▶ What to work on
List all lines of the data containing the word "lebih".

Entries taken from a collection

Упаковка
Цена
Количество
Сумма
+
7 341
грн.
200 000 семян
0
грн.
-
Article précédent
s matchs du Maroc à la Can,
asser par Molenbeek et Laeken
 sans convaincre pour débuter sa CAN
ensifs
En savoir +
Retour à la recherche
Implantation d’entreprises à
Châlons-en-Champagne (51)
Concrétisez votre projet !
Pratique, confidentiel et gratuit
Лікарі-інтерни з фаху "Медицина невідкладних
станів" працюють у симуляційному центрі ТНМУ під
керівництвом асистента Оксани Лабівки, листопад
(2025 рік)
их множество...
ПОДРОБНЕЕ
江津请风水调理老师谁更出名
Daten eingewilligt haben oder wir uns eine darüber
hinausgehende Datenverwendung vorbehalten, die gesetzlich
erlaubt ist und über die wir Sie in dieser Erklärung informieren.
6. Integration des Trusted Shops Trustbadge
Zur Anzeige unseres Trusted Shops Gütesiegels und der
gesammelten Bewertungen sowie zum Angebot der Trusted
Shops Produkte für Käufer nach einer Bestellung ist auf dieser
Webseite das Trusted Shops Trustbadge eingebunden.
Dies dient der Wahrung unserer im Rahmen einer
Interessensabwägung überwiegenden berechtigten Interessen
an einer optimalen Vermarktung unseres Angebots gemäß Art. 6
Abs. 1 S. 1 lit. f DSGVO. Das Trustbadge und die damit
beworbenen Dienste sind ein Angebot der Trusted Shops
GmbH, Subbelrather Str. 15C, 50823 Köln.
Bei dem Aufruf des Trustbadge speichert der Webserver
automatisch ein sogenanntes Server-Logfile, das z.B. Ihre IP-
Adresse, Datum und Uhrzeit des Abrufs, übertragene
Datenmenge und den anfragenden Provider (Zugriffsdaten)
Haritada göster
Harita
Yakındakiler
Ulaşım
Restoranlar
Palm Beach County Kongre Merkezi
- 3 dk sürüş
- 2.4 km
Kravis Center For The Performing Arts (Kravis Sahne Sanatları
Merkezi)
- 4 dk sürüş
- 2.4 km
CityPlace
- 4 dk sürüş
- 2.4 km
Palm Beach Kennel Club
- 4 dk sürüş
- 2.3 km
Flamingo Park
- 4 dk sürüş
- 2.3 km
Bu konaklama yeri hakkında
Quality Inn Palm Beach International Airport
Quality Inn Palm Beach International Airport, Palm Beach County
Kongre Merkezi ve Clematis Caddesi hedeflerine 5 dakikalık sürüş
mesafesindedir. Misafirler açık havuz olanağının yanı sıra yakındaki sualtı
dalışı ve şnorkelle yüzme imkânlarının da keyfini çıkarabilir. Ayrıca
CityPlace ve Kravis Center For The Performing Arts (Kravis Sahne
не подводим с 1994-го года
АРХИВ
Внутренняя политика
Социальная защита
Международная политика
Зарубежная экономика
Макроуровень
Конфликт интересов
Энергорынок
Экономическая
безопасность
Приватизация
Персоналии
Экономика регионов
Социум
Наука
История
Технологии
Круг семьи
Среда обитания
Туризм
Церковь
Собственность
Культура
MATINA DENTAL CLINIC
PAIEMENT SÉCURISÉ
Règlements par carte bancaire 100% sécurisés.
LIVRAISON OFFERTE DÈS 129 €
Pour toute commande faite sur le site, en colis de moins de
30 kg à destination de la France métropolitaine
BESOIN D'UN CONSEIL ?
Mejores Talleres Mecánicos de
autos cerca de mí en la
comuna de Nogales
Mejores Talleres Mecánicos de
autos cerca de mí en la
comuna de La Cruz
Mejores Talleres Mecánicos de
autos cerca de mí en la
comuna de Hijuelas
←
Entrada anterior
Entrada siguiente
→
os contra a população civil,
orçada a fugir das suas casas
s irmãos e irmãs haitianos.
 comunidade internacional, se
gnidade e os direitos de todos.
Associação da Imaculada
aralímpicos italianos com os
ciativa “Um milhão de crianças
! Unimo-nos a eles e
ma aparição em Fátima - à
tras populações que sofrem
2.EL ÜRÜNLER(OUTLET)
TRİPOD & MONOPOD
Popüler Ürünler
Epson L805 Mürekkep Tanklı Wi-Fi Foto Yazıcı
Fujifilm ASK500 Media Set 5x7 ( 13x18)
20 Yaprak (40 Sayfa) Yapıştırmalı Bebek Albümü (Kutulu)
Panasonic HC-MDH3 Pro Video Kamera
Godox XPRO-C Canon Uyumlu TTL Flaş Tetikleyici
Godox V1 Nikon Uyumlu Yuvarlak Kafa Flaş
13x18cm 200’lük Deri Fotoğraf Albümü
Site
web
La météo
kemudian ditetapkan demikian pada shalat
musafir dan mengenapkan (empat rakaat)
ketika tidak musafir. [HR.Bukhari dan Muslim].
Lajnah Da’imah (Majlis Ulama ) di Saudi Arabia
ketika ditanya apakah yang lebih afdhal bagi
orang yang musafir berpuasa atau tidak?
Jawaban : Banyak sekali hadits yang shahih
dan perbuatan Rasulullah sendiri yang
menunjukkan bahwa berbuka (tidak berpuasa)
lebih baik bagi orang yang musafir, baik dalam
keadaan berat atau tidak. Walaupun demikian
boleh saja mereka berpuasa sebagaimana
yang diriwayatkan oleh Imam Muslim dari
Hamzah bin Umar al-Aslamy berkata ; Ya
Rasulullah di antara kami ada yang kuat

▶ Task output
ketika ditanya apakah yang lebih afdhal bagi
lebih baik bagi orang yang musafir, baik dalam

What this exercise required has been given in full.